== THE TASK ==
Retype everything from "2\. Historical sketch" down to "given source text." in the passage on computer-aided translation.

== EXTRACT TO READ ==

___

The translation activities we will be discussing in this chapter can be broadly classified as Computer-Aided Translation (CAT), though often a finer distinction is made between Machine-Aided Human Translation (MAHT) and Human-Aided Machine Translation (HAMT)1 implying a distinction between a basically human activity involving computer-based tools on the one hand, and a computer-driven activity requiring the assistance of a human operator. The distinction may be useful at times, though it involves a degree of fuzziness at the edges which should not concern us. Nevertheless, the terminology suggests a spectrum of modes of operation in which the computer plays a progressively bigger part, which can usefully dictate the order of presentation of topics in this chapter.

 

2\. Historical sketch  
The idea for a translator’s workstation (or “workbench”) is often attributed to Martin Kay, who in 1980 wrote a highly influential memo “The Proper Place of Men and Machines in Language Translation”. However, many of the ideas expressed by Kay had already been hinted at, or even implemented in admittedly crude systems. In 1966, the ALPAC report — (in)famous for its criticism of attempts at fully automatic MT — recommended among other things the development of computer-based aids for translators. Even before the ALPAC report, the German Federal Armed Forces Translation Agency (the Bundessprachenamt) used computers to produce text-oriented glossaries, i.e. lists of technical terms and their approved translations based on a given source text. 

Next came facilities for online access to multilingual term banks such as Eurodicautom in the CEC and Termium in Canada, and programs for terminology management by individual translators. In the late 1970s we also ªnd the ªrst proposal for what is now called translation memory, in which previous translations are stored in the computer and retrieved as a function of their similarity to the current text being translated.2

As computational linguistic techniques were developed throughout the 1980s, Alan Melby was prominent in proposing the integration of various tools into a translator’s workstation at various levels: the first level would be basic word-processing, telecommunications and terminology management tools; the second level would include a degree of automatic dictionary look-up and access to translation memory; and the third would involve more sophisticated translation tools, up to and including fully automatic MT. Into the 1990s and the present day, commercial MT and CAT packages begin to appear on the market, incorporating many of these ideas. And as translators become more computer literate, we see them constructing their own “workstations” as they come to see translation-relevant uses for some of the facilities that are in any case part of the PC.

 

3\. Basic tools  
Let us start at the most basic level of computer use by translators. Although probably taken for granted by most translators, word processing software is an essential basic computational tool. Modern word processors include many useful facilities such as a word-count, a spell-checker, a thesaurus (in the popular sense of “synonym list”) and — of more dubious use to a translator — grammar and style checkers. Most of these functions are available with most well-known word-processing software  
packages, though we should note the extent to which all of them are highly language-dependent and language-specific.

 

No problem if we are working into one of the major commercially interesting languages (major European languages — English, French, Spanish, German, Italian, Portuguese, Russian — plus Japanese, Chinese, Korean and to a certain extent Arabic), but simple resources such as those just mentioned may not be available for other “minority” languages, or may be of inferior quality. In fact, for some languages such tools may not even be appropriate. For a language which uses a non-alphabetic writing system, like Japanese or Chinese, there isn’t really any concept of “spelling” to be corrected by a spell-checker (though of course there are other functions that a word-processor must provide, notably a means of inputting the characters in the first place).

___

== ENTRIES SUPPLIED ==
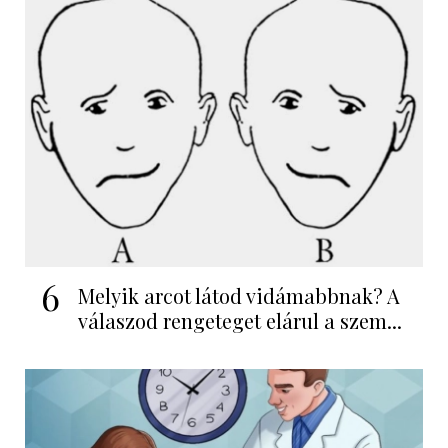
6
Melyik arcot látod vidámabbnak? A
válaszod rengeteget elárul a szem...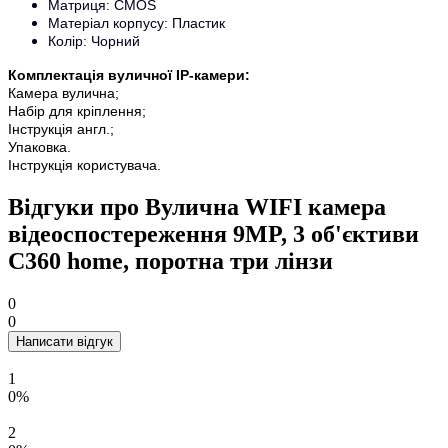
Матриця: CMOS
Матеріал корпусу: Пластик
Колір: Чорний
Комплектація вуличної IP-камери:
Камера вулична;
Набір для кріплення;
Інструкція англ.;
Упаковка.
Інструкція користувача.
Відгуки про Вулична WIFI камера
відеоспостереження 9MP, 3 об'єктиви
C360 home, поротна три лінзи
0
0
Написати відгук
1
0%
2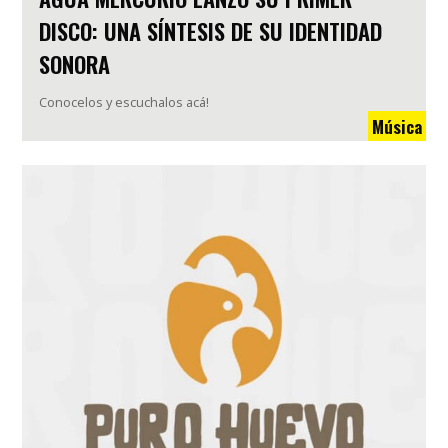
DISCO: UNA SÍNTESIS DE SU IDENTIDAD
SONORA
Conocelos y escuchalos acá!
Música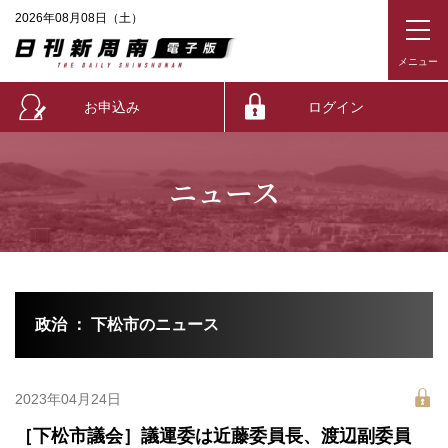
2026年08月08日（土）
お申込み
ログイン
ニュース
政治 ： 下松市のニュース
2023年04月24日
［下松市議会］議運委は近藤委員長、渡辺副委員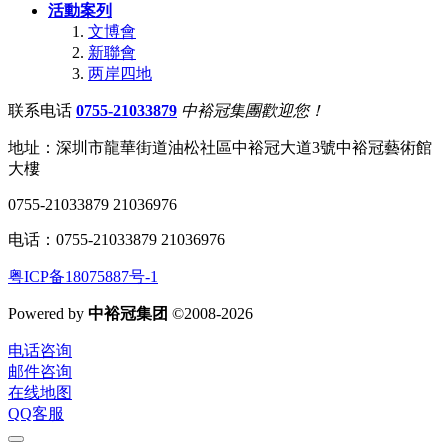
活動案列
文博會
新聯會
两岸四地
联系电话
0755-21033879
中裕冠集團歡迎您！
地址：深圳市龍華街道油松社區中裕冠大道3號中裕冠藝術館
大樓
0755-21033879 21036976
电话：0755-21033879 21036976
粤ICP备18075887号-1
Powered by
中裕冠集团
©2008-2026
电话咨询
邮件咨询
在线地图
QQ客服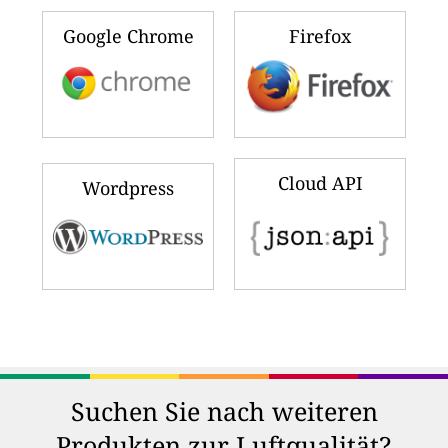
Google Chrome
Firefox
Cloud API
Wordpress
Suchen Sie nach weiteren
Produkten zur Luftqualität?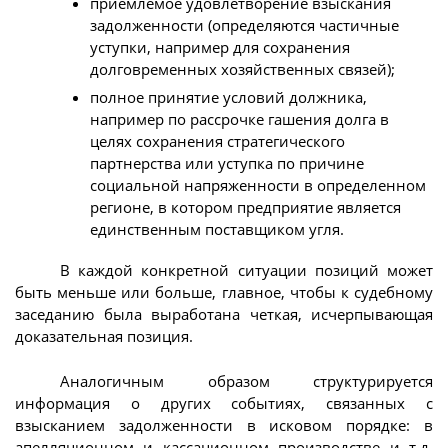
приемлемое удовлетворение взыскания
задолженности (определяются частичные
уступки, например для сохранения
долговременных хозяйственных связей);
полное принятие условий должника,
например по рассрочке гашения долга в
целях сохранения стратегического
партнерства или уступка по причине
социальной напряженности в определенном
регионе, в котором предприятие является
единственным поставщиком угля.
В каждой конкретной ситуации позиций может
быть меньше или больше, главное, чтобы к судебному
заседанию была выработана четкая, исчерпывающая
доказательная позиция.
Аналогичным образом структурируется
информация о других событиях, связанных с
взысканием задолженности в исковом порядке: в
апелляционном и кассационном производстве и т.д.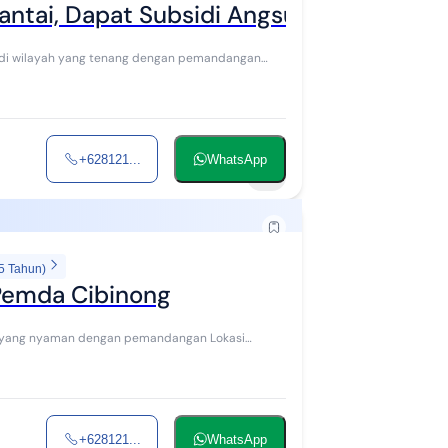
Lantai, Dapat Subsidi Angsuran
+628121...
WhatsApp
5
5 Tahun)
 Pemda Cibinong
+628121...
WhatsApp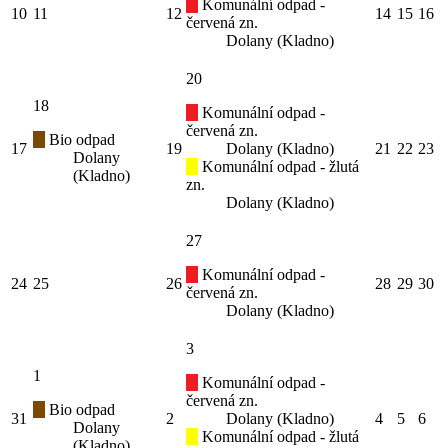
Komunální odpad -
10
11
12
14
15
16
červená zn.
Dolany (Kladno)
20
18
Komunální odpad -
červená zn.
Bio odpad
17
19
Dolany (Kladno)
21
22
23
Dolany
Komunální odpad - žlutá
(Kladno)
zn.
Dolany (Kladno)
27
Komunální odpad -
24
25
26
28
29
30
červená zn.
Dolany (Kladno)
3
1
Komunální odpad -
červená zn.
Bio odpad
31
2
Dolany (Kladno)
4
5
6
Dolany
Komunální odpad - žlutá
(Kladno)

___

== RESULT OF THIS TASK ==
2\. Historical sketch  
The idea for a translator’s workstation (or “workbench”) is often attributed to Martin Kay, who in 1980 wrote a highly influential memo “The Proper Place of Men and Machines in Language Translation”. However, many of the ideas expressed by Kay had already been hinted at, or even implemented in admittedly crude systems. In 1966, the ALPAC report — (in)famous for its criticism of attempts at fully automatic MT — recommended among other things the development of computer-based aids for translators. Even before the ALPAC report, the German Federal Armed Forces Translation Agency (the Bundessprachenamt) used computers to produce text-oriented glossaries, i.e. lists of technical terms and their approved translations based on a given source text.